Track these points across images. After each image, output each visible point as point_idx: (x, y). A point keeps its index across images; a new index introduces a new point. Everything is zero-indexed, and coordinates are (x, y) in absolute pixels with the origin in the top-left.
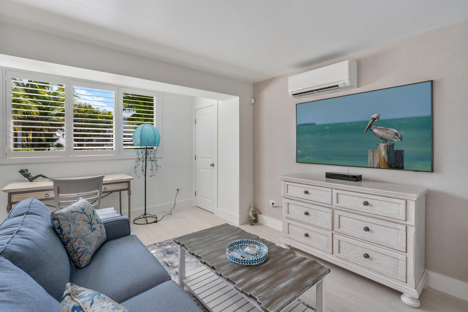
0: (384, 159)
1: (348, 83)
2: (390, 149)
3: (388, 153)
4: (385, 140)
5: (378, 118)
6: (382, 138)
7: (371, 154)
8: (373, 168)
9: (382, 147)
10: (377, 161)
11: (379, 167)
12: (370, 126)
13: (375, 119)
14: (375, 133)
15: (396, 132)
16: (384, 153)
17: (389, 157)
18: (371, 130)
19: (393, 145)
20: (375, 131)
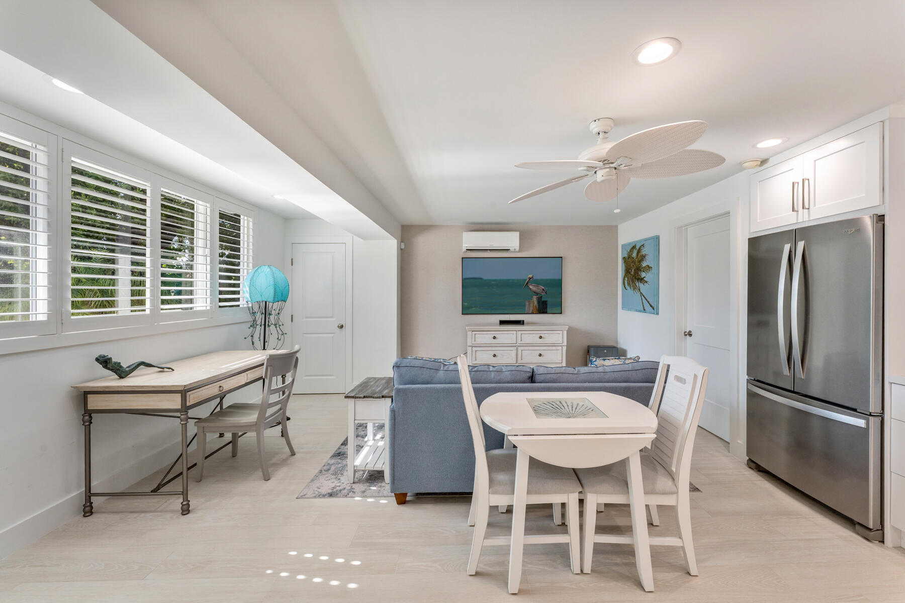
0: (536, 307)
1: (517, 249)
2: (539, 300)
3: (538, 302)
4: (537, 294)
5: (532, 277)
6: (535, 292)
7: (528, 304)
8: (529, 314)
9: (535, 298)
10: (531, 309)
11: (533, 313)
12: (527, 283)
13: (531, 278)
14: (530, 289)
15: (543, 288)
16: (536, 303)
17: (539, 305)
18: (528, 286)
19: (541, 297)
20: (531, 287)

____________________

• ACTIVITY:
Return exactly the lines from the one with "9: (382, 147)" through the last line of the entries above, both ends included. No pictures may appear in the copy.

• FINISHED EXERCISE:
9: (382, 147)
10: (377, 161)
11: (379, 167)
12: (370, 126)
13: (375, 119)
14: (375, 133)
15: (396, 132)
16: (384, 153)
17: (389, 157)
18: (371, 130)
19: (393, 145)
20: (375, 131)
0: (536, 307)
1: (517, 249)
2: (539, 300)
3: (538, 302)
4: (537, 294)
5: (532, 277)
6: (535, 292)
7: (528, 304)
8: (529, 314)
9: (535, 298)
10: (531, 309)
11: (533, 313)
12: (527, 283)
13: (531, 278)
14: (530, 289)
15: (543, 288)
16: (536, 303)
17: (539, 305)
18: (528, 286)
19: (541, 297)
20: (531, 287)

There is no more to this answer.